===== Record extracts
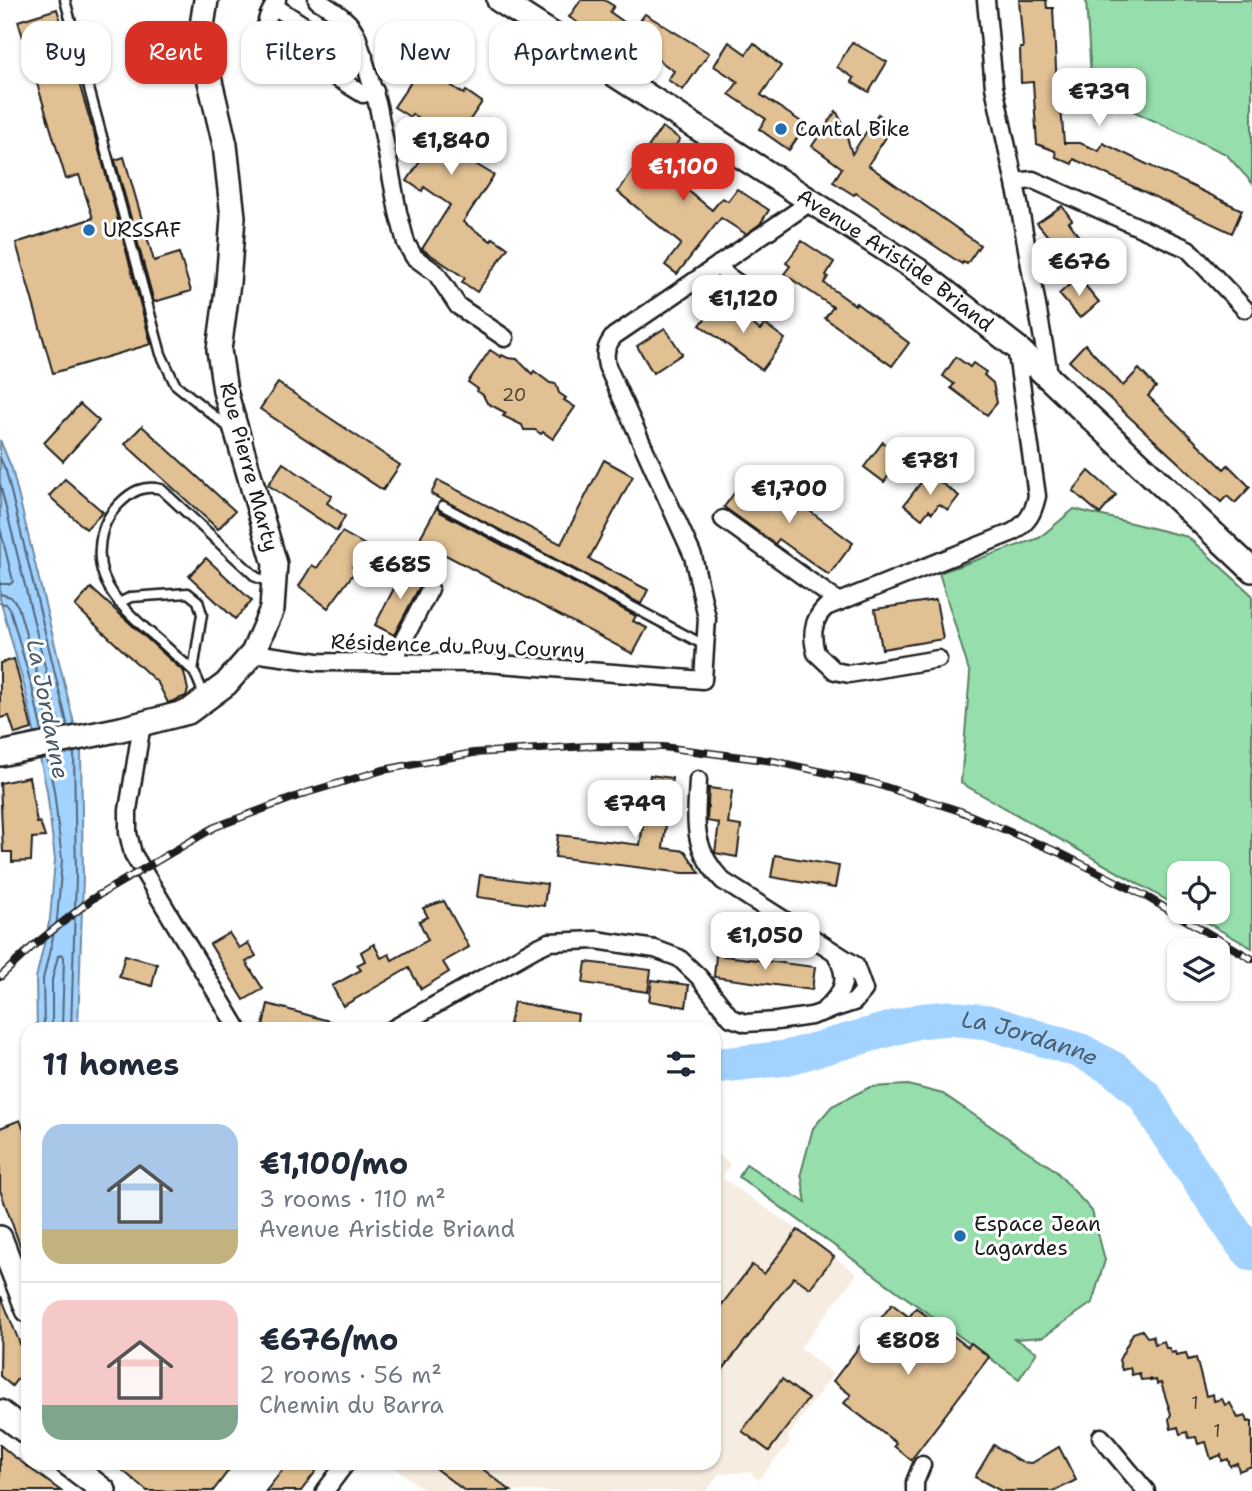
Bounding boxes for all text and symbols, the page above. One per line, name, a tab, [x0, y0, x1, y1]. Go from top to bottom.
chip: Buy	[21, 21, 111, 84]
chip: Rent	[125, 21, 227, 84]
chip: Filters	[241, 21, 361, 84]
chip: New	[375, 21, 475, 84]
chip: Apartment	[489, 21, 662, 84]
pin: €739	[1058, 68, 1140, 128]
text: €739	[1068, 76, 1130, 106]
place label: Cantal Bike	[795, 115, 910, 143]
pin: €1,840	[394, 118, 508, 177]
marker: Cantal Bike	[773, 121, 789, 137]
text: €1,840	[412, 125, 490, 155]
pin: €1,100	[626, 144, 740, 203]
text: €1,100	[648, 151, 718, 181]
street label: Avenue Aristide Briand	[791, 182, 999, 338]
place label: URSSAF	[103, 216, 181, 244]
marker: URSSAF	[81, 222, 97, 238]
pin: €676	[1038, 238, 1120, 298]
text: €676	[1048, 246, 1110, 276]
pin: €1,120	[686, 276, 800, 335]
text: €1,120	[708, 283, 778, 313]
street label: Rue Pierre Marty	[213, 379, 285, 555]
house number: 20	[502, 383, 526, 407]
pin: €781	[889, 438, 971, 497]
text: €781	[901, 445, 959, 475]
pin: €1,700	[732, 466, 846, 525]
text: €1,700	[751, 473, 827, 503]
pin: €685	[359, 542, 441, 601]
text: €685	[369, 549, 431, 579]
street label: Résidence du Puy Courny	[330, 628, 586, 664]
water label: La Jordanne	[20, 636, 76, 782]
pin: €749	[594, 780, 676, 840]
text: €749	[604, 788, 666, 818]
map controls	[1167, 861, 1230, 1001]
button: locate	[1167, 861, 1230, 924]
pin: €1,050	[708, 912, 822, 972]
text: €1,050	[727, 920, 803, 950]
button: layers	[1167, 938, 1230, 1001]
water label: La Jordanne	[960, 1004, 1104, 1073]
text: 11 homes	[42, 1044, 179, 1085]
icon: filters	[662, 1045, 700, 1083]
text: €1,100/mo	[259, 1143, 408, 1184]
icon: home	[98, 1152, 182, 1236]
text: 3 rooms · 110 m²	[259, 1184, 446, 1214]
place label: Espace Jean Lagardes	[974, 1210, 1101, 1262]
text: Avenue Aristide Briand	[259, 1214, 515, 1244]
marker: Espace Jean Lagardes	[952, 1228, 968, 1244]
pin: €808	[867, 1318, 949, 1377]
text: €676/mo	[259, 1319, 399, 1360]
text: €808	[876, 1325, 940, 1355]
icon: home	[98, 1328, 182, 1412]
text: 2 rooms · 56 m²	[259, 1360, 442, 1390]
text: Chemin du Barra	[259, 1390, 444, 1420]
house number: 1	[1191, 1391, 1199, 1415]
house number: 1	[1213, 1419, 1221, 1443]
==========
Go through the listing above and retype each line exactly, apart from the pictures.

= Solution below =
Bounding boxes for all text and symbols, the page above. One per line, name, a tab, [x0, y0, x1, y1]. Go from top to bottom.
chip: Buy	[21, 21, 111, 84]
chip: Rent	[125, 21, 227, 84]
chip: Filters	[241, 21, 361, 84]
chip: New	[375, 21, 475, 84]
chip: Apartment	[489, 21, 662, 84]
pin: €739	[1058, 68, 1140, 128]
text: €739	[1068, 76, 1130, 106]
place label: Cantal Bike	[795, 115, 910, 143]
pin: €1,840	[394, 118, 508, 177]
marker: Cantal Bike	[773, 121, 789, 137]
text: €1,840	[412, 125, 490, 155]
pin: €1,100	[626, 144, 740, 203]
text: €1,100	[648, 151, 718, 181]
street label: Avenue Aristide Briand	[791, 182, 999, 338]
place label: URSSAF	[103, 216, 181, 244]
marker: URSSAF	[81, 222, 97, 238]
pin: €676	[1038, 238, 1120, 298]
text: €676	[1048, 246, 1110, 276]
pin: €1,120	[686, 276, 800, 335]
text: €1,120	[708, 283, 778, 313]
street label: Rue Pierre Marty	[213, 379, 285, 555]
house number: 20	[502, 383, 526, 407]
pin: €781	[889, 438, 971, 497]
text: €781	[901, 445, 959, 475]
pin: €1,700	[732, 466, 846, 525]
text: €1,700	[751, 473, 827, 503]
pin: €685	[359, 542, 441, 601]
text: €685	[369, 549, 431, 579]
street label: Résidence du Puy Courny	[330, 628, 586, 664]
water label: La Jordanne	[20, 636, 76, 782]
pin: €749	[594, 780, 676, 840]
text: €749	[604, 788, 666, 818]
map controls	[1167, 861, 1230, 1001]
button: locate	[1167, 861, 1230, 924]
pin: €1,050	[708, 912, 822, 972]
text: €1,050	[727, 920, 803, 950]
button: layers	[1167, 938, 1230, 1001]
water label: La Jordanne	[960, 1004, 1104, 1073]
text: 11 homes	[42, 1044, 179, 1085]
icon: filters	[662, 1045, 700, 1083]
text: €1,100/mo	[259, 1143, 408, 1184]
icon: home	[98, 1152, 182, 1236]
text: 3 rooms · 110 m²	[259, 1184, 446, 1214]
place label: Espace Jean Lagardes	[974, 1210, 1101, 1262]
text: Avenue Aristide Briand	[259, 1214, 515, 1244]
marker: Espace Jean Lagardes	[952, 1228, 968, 1244]
pin: €808	[867, 1318, 949, 1377]
text: €676/mo	[259, 1319, 399, 1360]
text: €808	[876, 1325, 940, 1355]
icon: home	[98, 1328, 182, 1412]
text: 2 rooms · 56 m²	[259, 1360, 442, 1390]
text: Chemin du Barra	[259, 1390, 444, 1420]
house number: 1	[1191, 1391, 1199, 1415]
house number: 1	[1213, 1419, 1221, 1443]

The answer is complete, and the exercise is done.